I don’t condone it. It’s not good for your mental or physical health, but I certainly understand why some people have indiscriminate sex and eschew all human relationships. Let’s face it, human relationships are thorny and after trying a few, some people go for the warm body experience minus the baggage. You know that baggage we all harbor -- old hurts, need for approval, deep-seated anger, pride and the whole panoply of needs, wants and resentments we all carry?
In the first chapter of Anna Karenina Tolstoy wrote, “Happy families are all alike; every unhappy family is unhappy in its own way.” I think, however, that his thinking is upside down. His marriage and family life, however you might want to characterize them, were certainly unconventional. His wife Sofya (Sophie Andreevna Bers) was sixteen years his junior. On the eve of their wedding, he urged her to read his diaries which detailed his sexual adventures, including an affair he had had with a serf who had begotten him a son and was still living on the family’s property. Despite the exhortations of Sofya, Tolstoy refused birth control and his wife gave birth thirteen times. Eight of their children survived to adulthood. After thirty-seven years of marriage, he wrote The Kreutzer Sonata, a book disparaging the “animal excesses” and “swinish connection” of the sexes and basically proposing celibacy as a way of life. The protagonist eventually kills his wife in a jealous rage and is acquitted of any wrongdoing. The final major chasm in their marriage opened up after the author, also later in his life, decided that he needed to disencumber himself of all worldly goods and give away all that he owned including the rights to royalties on all his works. He certainly had some creative ways of antagonizing his wife.
In most marriages, however, the same culprits contribute to making a relationship untenable: alcohol, drugs, extramarital sex, inability to express feelings, ignoring your spouse’s needs, uncontrollable rage, depression, differences in expectations due to different upbringings or cultural values. Some of these predate the marriage and some begin afterwards. Thus, unlike Tolstoy, I feel most unhappy families are not unhappy in individual ways but repeat the same mistakes over and over. We humans have very little control of the baggage we carry and unhanding it can take a lifetime. Just realizing it’s there can take longer than your spouse might want to wait. Tolstoy had a very unusual marriage, but I still think his relationship exhibited some of the typical pitfalls including not listening to your spouse’s feelings and coming from very different backgrounds with different expectations.

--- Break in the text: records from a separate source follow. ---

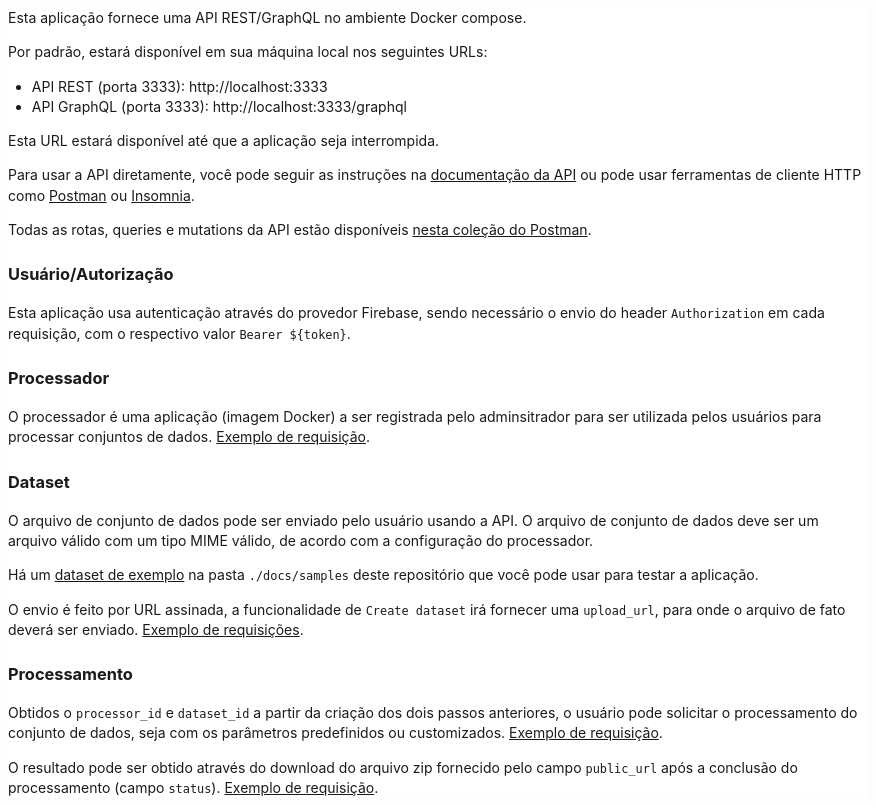 Esta aplicação fornece uma API REST/GraphQL no ambiente Docker compose.

Por padrão, estará disponível em sua máquina local nos seguintes URLs:
- API REST (porta 3333): http://localhost:3333
- API GraphQL (porta 3333): http://localhost:3333/graphql

Esta URL estará disponível até que a aplicação seja interrompida.

Para usar a API diretamente, você pode seguir as instruções na [documentação da API](./docs/API.md) ou pode usar ferramentas de cliente HTTP como [Postman](https://www.postman.com/) ou [Insomnia](https://insomnia.rest/).

Todas as rotas, queries e mutations da API estão disponíveis [nesta coleção do Postman](https://www.postman.com/luizfelipelaviola/workspace/autodroid/collection/17242387-d69ee1f8-a603-4ac8-89aa-787cfacffaee?action=share&creator=17242387&active-environment=17242387-9dcb7b8e-4eb1-4a10-b607-74725449575f).

### Usuário/Autorização

Esta aplicação usa autenticação através do provedor Firebase, sendo necessário o envio do header `Authorization` em cada requisição, com o respectivo valor `Bearer ${token}`.

### Processador

O processador é uma aplicação (imagem Docker) a ser registrada pelo adminsitrador para ser utilizada pelos usuários para processar conjuntos de dados. [Exemplo de requisição](https://www.postman.com/luizfelipelaviola/workspace/autodroid/request/17242387-72c95160-e485-466b-a22b-2dc7a201aeb0?action=share&source=copy-link&creator=17242387&ctx=documentation).

### Dataset

O arquivo de conjunto de dados pode ser enviado pelo usuário usando a API. O arquivo de conjunto de dados deve ser um arquivo válido com um tipo MIME válido, de acordo com a configuração do processador.

Há um [dataset de exemplo](./docs/samples/dataset_example.csv) na pasta ```./docs/samples``` deste repositório que você pode usar para testar a aplicação.

O envio é feito por URL assinada, a funcionalidade de `Create dataset` irá fornecer uma `upload_url`, para onde o arquivo de fato deverá ser enviado. [Exemplo de requisições](https://www.postman.com/luizfelipelaviola/workspace/autodroid/folder/17242387-303cd191-1127-448c-920c-18bc5f9d0e46?action=share&source=copy-link&creator=17242387&ctx=documentation).

### Processamento

Obtidos o `processor_id` e `dataset_id` a partir da criação dos dois passos anteriores, o usuário pode solicitar o processamento do conjunto de dados, seja com os parâmetros predefinidos ou customizados. [Exemplo de requisição](https://www.postman.com/luizfelipelaviola/workspace/autodroid/request/17242387-3c8296fb-5506-428c-95d2-8abc65cc92bc?action=share&source=copy-link&creator=17242387&ctx=documentation).

O resultado pode ser obtido através do download do arquivo zip fornecido pelo campo `public_url` após a conclusão do processamento (campo `status`). [Exemplo de requisição](https://www.postman.com/luizfelipelaviola/workspace/autodroid/request/17242387-6f8c7085-04f4-47d0-8f83-abe90fbffd25?action=share&source=copy-link&creator=17242387&ctx=documentation).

I just finished reading A Happy Marriage by Rafael Iglesias. It is purportedly a novel, but appears to be autobiographical. It would be more aptly titled “A Mutually Satisfying Long-Term Relationship.” This excellent novel chronicles a twenty-seven year relationship that ends in a long battle with bladder cancer fought by the protagonist’s wife. Although the couple is not always happy together and there are long stretches where the relationship is not satisfying for one or both partners, it is a wonderful study of two people’s abiding love for each other and how they manage to forge a long-term relationship despite having very different personalities and coming from families who measure success very differently. When life is most difficult and he and his wife have to deal with making some harrowing decisions about her cancer care, the couple become most close. This is probably because the neediest half of the couple, the writer, becomes the most needed. This same turnaround is also seen in Elinor Fuchs’ book Making an Exit. This book covers the author’s relationship with her mother. During most of the author’s life, she is emotionally estranged from her diva mom. Their relationship blooms during “The Emergency,” the many years during which the mother becomes more and more incapacitated by Alzheimer’s disease. It is only as the mother becomes more dependent that their relationship grows after stagnating for many years.
Am I the only one who has asked herself, “Why are dogs so much easier to love than humans?” A few reasons have occurred to me. Most dogs are not big on baggage. They barely remember what happened yesterday unless they are severely scarred by a previous owner. They have few needs and they have no problem communicating them. When Dante gives us that big brown-eyed dog look, he either wants a biscuit or to be taken outside. I don’t have to wonder if I hurt his feelings earlier in the day when I said, “Sit down” a little harshly or when I said “Leave” when he was bothering a visitor to the house. He doesn’t harbor grudges. He doesn’t do drugs or drink alcohol. He came with very few expectations -- a bowl of food, a lot of love and exercise. He rarely misunderstands or misconstrues what I say. (My body language is more important to him.) I don’t think I remind him of his mother (but I can’t be sure on this one) and I know he depends on me and needs me. I am IMPORTANT to him in a big way and he lets me know it. He is rarely depressed for more than 10 minutes (He didn’t like the party hat we put on him for New Year’s.) And, you guessed it, like most dogs he is a paragon of faithfulness.
Happy families, Mr. Tolstoy, come in all shapes and sizes and no two of them are alike. As long as both partners are happy and fulfilled, the particulars don’t really matter. Most unhappy families tend to carry similar baggage. I would suggest, Readers, consulting Dante, not Tolstoy, for advice on success with your marriage or with any family relationship. He’s a natural. When it comes to love, he’s got what it takes. Who else could have a chin covered with toilet water and look so downright adorable?